After the Senate vote, House Speaker Nancy Pelosi issued a statement which correctly summed up the decision by Republican Senators to acquit Trump:“Today an overwhelming bipartisan vote to convict Donald Trump speaks to the courage of the United States Senate. I salute the Republican Senators who voted their conscience and for our Country. Other Senate Republicans’ refusal to hold Trump accountable for igniting a violent insurrection to cling to power will go down as one of the darkest days and most dishonorable acts in our nation’s history.”
Because we totally agree with Speaker Pelosi that the decision by these 43 GOP Senators to acquit Trump of inciting DC insurrection “will go down as one of the darkest days and most dishonorable acts in our nation’s history“, we have to do our traditional name and shame for the sake of future generations. When our children and grandchildren read in History textbooks, that a group of U.S. Senators decided to acquit a U.S. President, even after he incited an insurrection which led to a mob storming the U.S. Capitol, leaving five people dead, it is only fair that they also see the names and faces of the shameful U.S. Senators behind such a horrendous decision. Here’s a handy list of the 43 shameful GOP Senators.

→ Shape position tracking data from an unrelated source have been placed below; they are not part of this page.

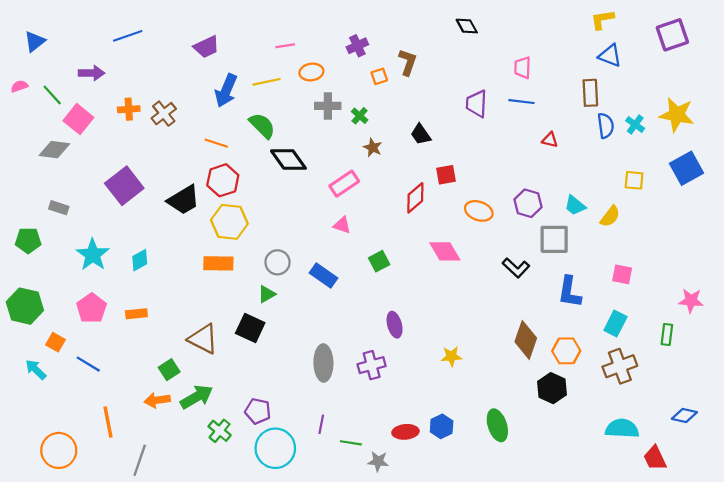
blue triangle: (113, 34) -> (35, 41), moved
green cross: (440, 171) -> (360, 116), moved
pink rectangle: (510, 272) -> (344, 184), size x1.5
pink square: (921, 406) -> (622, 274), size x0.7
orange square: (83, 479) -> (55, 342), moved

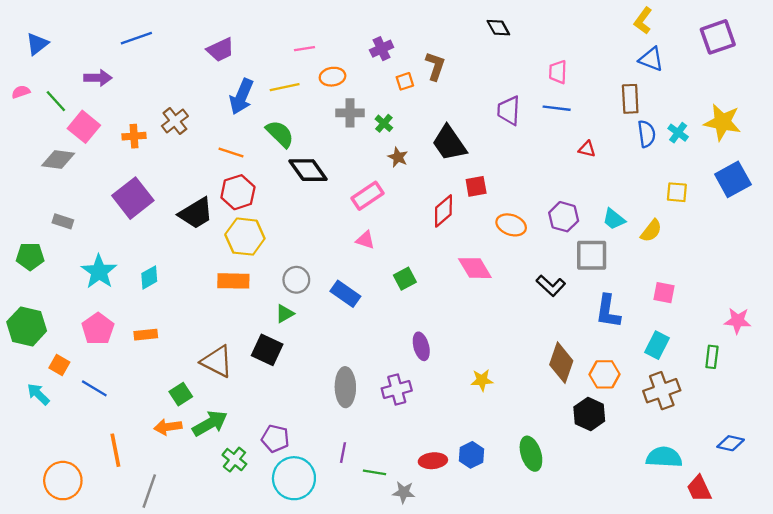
yellow L-shape: (602, 20) -> (643, 21), turned -45
orange cross: (129, 109) -> (134, 136), moved
black trapezoid: (421, 134) -> (449, 143), size x1.6

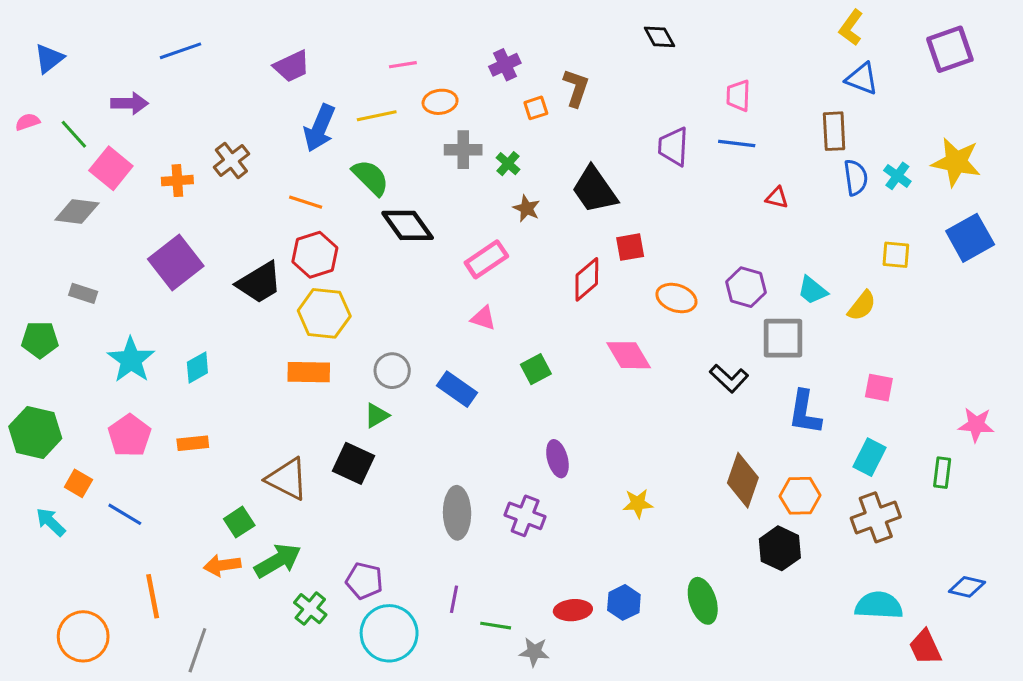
purple cross: (397, 389) -> (525, 516), turned 36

Bottom line folks, as horrible as Trump’s acquittal verdict was to people who love democracy worldwide, there may be a silver lining where Democrats are concerned. Yours Truly has repeatedly stated that the increasing radicalization of the Republican party could provide an opening for Democrats to go after corporations that traditionally sponsor the GOP. A healthy two-party system is good for American democracy, but given everything we’ve witnessed so far with the GOP under Trump, it is debatable whether the GOP is even a political party anymore. This was true even before DC insurrection, but now it is totally impossible to ignore the issue. The radicalization within the GOP under Trump has gotten so bad, that some establishment Republicans are already mulling branching away to form a reasonable “center-right” party. As we approach the 2022 elections, Democrats should seriously pressure corporations that traditionally donate to Republicans, by asking them to justify their continued funding of a party that has basically devolved into a Trump cult. Maybe, just maybe, guilt tripping major corporations into starving Trump’s GOP of major $$$, especially after DC insurrection, is the best way of slapping the Party of Lincoln back to normalcy.